How Many Dried Apricots Equal a Fresh Apricot?
Six ounces of dried apricots or roughly 170 grams is equivalent to one cup of fresh apricots. A cup of dried apricots provides the same nutrients as two cups of cooked apricots (as in preserves and jams). However, you have to figure in any added sugars found in dried apricots and apricot preserves if you are counting calories.
Calorie counting is slightly more complicated than just considering the serving size, as different brands of dried apricots and preserves have varying calories. Fresh apricots provide less than 40 calories per serving, but this may increase in the commercial, dried varieties due to added sugar. Both HFCS and refined sugar from sugarcane can double or triple the caloric content of snack products.
Fresh apricots are processed with electric dryers to be preserved, stored, and used whenever needed. Dried apricots and other apricot preserves are still healthy. We recommend snacking moderately on these. As we have mentioned elsewhere, the natural sugars found in fruits are not considered part of your free sugar intake for the day because fruits contain natural fiber that prevents the sudden surge of blood glucose, which is unhealthy for everyone.
How Many Dried Apricots Should I Eat a Day?
Since dried apricots are sold in packs, we recommend measuring the number of apricots by the cup. ½ cup of dried apricots is equivalent to one cup of fresh apricots, so 1-2 cups of dried apricots are already comparable to four fresh apricots.
Depending on your caloric requirements, the ideal quantity can be anywhere from .5 cups to two cups. If you dry the apricots at home with a mechanical dryer, then you shouldn’t be too worried about the added sugar unless you do add too much sugar to the equation. We recommend holding off on the sugar because the added sugar would count toward your free sugar consumption for the day.
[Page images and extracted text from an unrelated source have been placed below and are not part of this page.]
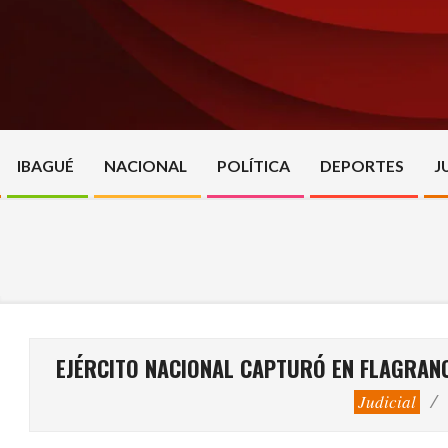
Skip
to
content
IBAGUÉ
NACIONAL
POLÍTICA
DEPORTES
J
EJÉRCITO NACIONAL CAPTURÓ EN FLAGRANC
Judicial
Experts recommend getting less than 10 grams of added sugar or free sugar daily.
If you are concerned about your weight or are trying to modify your diet because you have heart disease or type 2 diabetes, you must know much free sugar comes from your meals and drinks. Luckily, no scientific literature points to any significant risk of having any metabolic disorder from consuming fruits. Again, the reason for this is tied integrally to the fiber content of fruits.
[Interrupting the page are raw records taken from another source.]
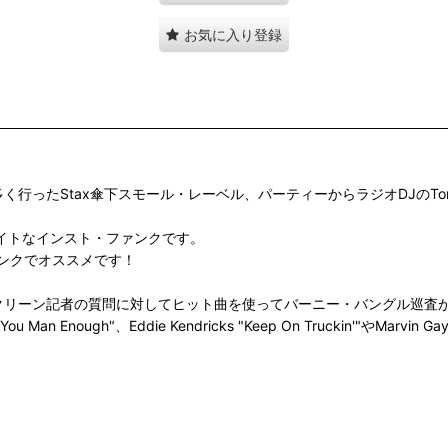
お気に入り登録
多く行ったStax傘下スモール・レーベル、パーティーからラジオDJのTom
、タイトなインスト・ファンクです。
ンクでオススメです！
ラレンス・クリーン記者の質問に対してヒット曲を使ってバーニー・バングル巡査が
re You Man Enough"、Eddie Kendricks "Keep On Truckin'"や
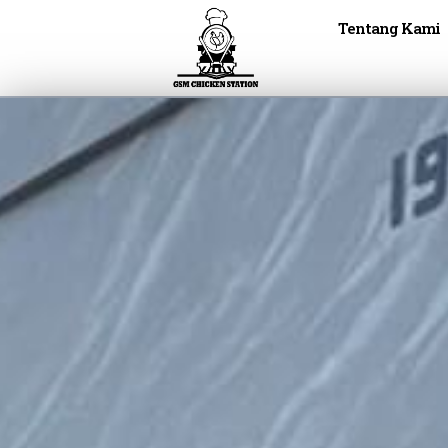
Tentang Kami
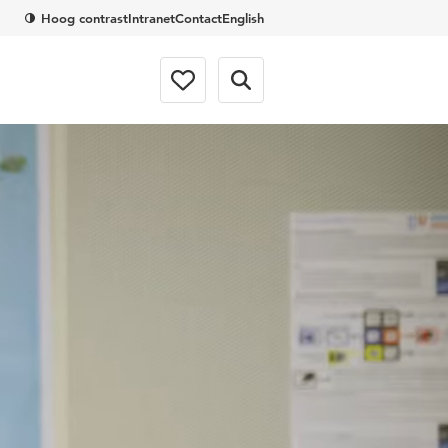
Hoog contrast
Intranet
Contact
English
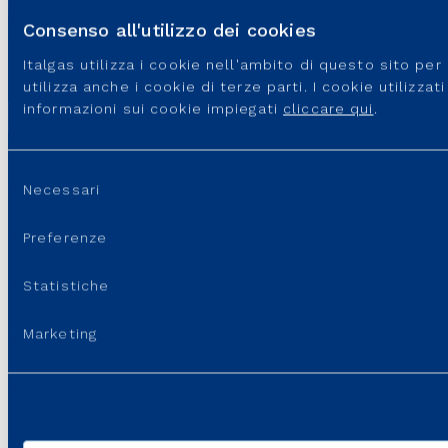
File PDF - 475,46 KB
Consenso all'utilizzo dei cookies
Italgas utilizza i cookie nell'ambito di questo sito pe
utilizza anche i cookie di terze parti. I cookie utilizza
informazioni sui cookie impiegati
cliccare qui
.
Selezione
Necessari
del
SITI DEL GRUPPO
consenso
Preferenze
PORTALI E SITI UTILI
Statistiche
REGOLAZIONE
Marketing
LINK UTILI
SUPPORTO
The fiber dramatically helps in reducing the impact of any natural sugars in the fruits on the body. But then again, we encourage people to be mindful of their caloric intake as calories are still calories. If you overdo the consumption of any food or beverage, you will have problems shedding the weight.
What Happens If You Eat Too Many Dried Apricots?
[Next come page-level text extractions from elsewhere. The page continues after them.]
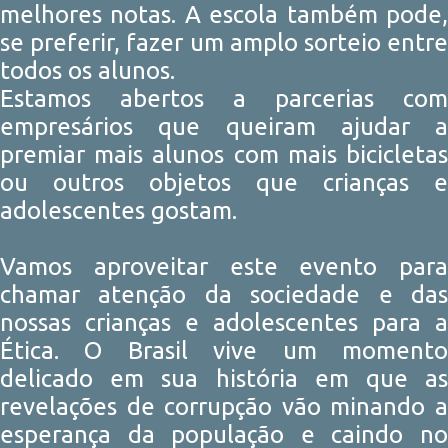
melhores notas. A escola também pode,
se preferir, fazer um amplo sorteio entre
todos os alunos.
Estamos abertos a parcerias com
empresários que queiram ajudar a
premiar mais alunos com mais bicicletas
ou outros objetos que crianças e
adolescentes gostam.
Vamos aproveitar este evento para
chamar atenção da sociedade e das
nossas crianças e adolescentes para a
Ética. O Brasil vive um momento
delicado em sua história em que as
revelações de corrupção vão minando a
esperança da população e caindo no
Eating dried apricots and other dried fruits is a mixed bag for health effects. Studies have shown that people who tend to eat more dried fruit are more likely to maintain their weight or lose weight than those who have other dietary preferences. However, these studies were rooted mainly in observations, and in-depth studies on the effects of consuming dried fruits are few and far between. On the whole, we know that dried fruits contain the same types of nutrients present in fresh fruits, and as a result, these are better choices for maintaining health and losing weight compared to other processed foods.
The only visible downside, which we have observed in different kinds of dried fruit (not just dried apricots), is the caloric content. We know that we said that natural sugars do not count toward the free sugar allocation for the day. Yes, fruit sugars don’t count. However, it’s important to note how many calories you are getting per day, too.
Calories are calories, and if you eat copious amounts of dried fruit every day, you may gain weight. The added sugar in some brands is also problematic, as these dried fruit brands have 66% more calories than dried fruit without preservatives and added sugar.
Also, keep in mind that preserves come in different forms. There are naturally dried fruit products, and there are candied products. Candied products don’t pretend to be healthy, and they are processed because they taste sweet. People buy them for the sugar content.